I was saying yes because I believe every space needs to be a safe space for LGBT+ people – all the time. And not just once a year. So, I signed the pledge, told others about it in the office and wore my rainbow lanyard.

I then began reading more about being an ally and came across an article that spoke about the important role an ally can play. It explained that we should think of being an ally is a verb because simply saying you are an ally is not enough. It took a while for that to sink in. I wanted to understand how to be a good ally, and what I could do to make being an ally about action. 

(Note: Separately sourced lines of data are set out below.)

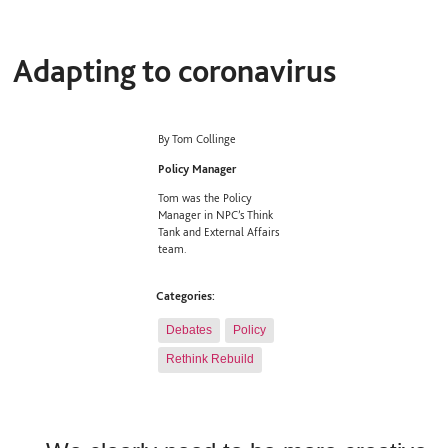
Adapting to coronavirus
By Tom Collinge
Policy Manager
Tom was the Policy
Manager in NPC’s Think
Tank and External Affairs
team.
Categories:
Debates
Policy
Rethink Rebuild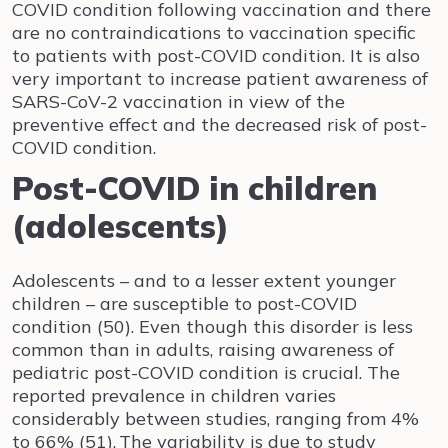
COVID condition following vaccination and there
are no contraindications to vaccination specific
to patients with post-COVID condition. It is also
very important to increase patient awareness of
SARS-CoV-2 vaccination in view of the
preventive effect and the decreased risk of post-
COVID condition.
Post-COVID in children
(adolescents)
Adolescents – and to a lesser extent younger
children – are susceptible to post-COVID
condition (50). Even though this disorder is less
common than in adults, raising awareness of
pediatric post-COVID condition is crucial. The
reported prevalence in children varies
considerably between studies, ranging from 4%
to 66% (51).
The variability is due to study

For me, that involved volunteering with vulnerable LGBT+ youth in Hampshire where I live (see below for some great resources for understanding where your help is needed). I understood that being an ally means challenging others’ words and actions, but it also requires looking inward. It is wonderful to participate in actions and speak up, but this is also a process of correcting yourself. These are my tips:

  1. Understand your privilege: This does not mean you have an easy life. It doesn’t mean you haven’t struggled. It means that there are some things in life that you will not experience or have to deal with because of who you are.
  2. Do your homework – there are so many resources out there from blogs, tweets, articles and TED Talks to help you understand the issues.
  3. Listen. Listen to the people with whom you’re trying to be an ally. What do they want you to do, if anything? What is your role? Listen to their experiences with oppression and/or marginalization.
  4. An ally’s job is to support. Use your privilege and voice to educate others. This includes figuring out how to support isolated communities the best way possible.

 

People can only be their best at work when they are themselves. I value the differences that exist within our organization. I hope that by being an ally, I help to create an environment where my colleagues feel safe to be who they are. We have a responsibility to stand up for the things we believe in. And this is me standing up for what I believe in. I am so proud to be part of a company that celebrates all individuals for being themselves. 

To help you get started here just a few (of many) organizations which focus within the LGBT+ community:

AKT: AKT supports LGBT+ youth experiencing homelessness or living in hostile environments

Switchboard: Switchboard provides information, support and referral service for lesbians, gay men and bisexual and trans people – and anyone considering issues around their sexuality and/or gender identity.

Rich Jenulis

Freya, thanks for sharing your experience. Your article inspires me to do more as an ally. I appreciate the compass (your tips) to help point the way.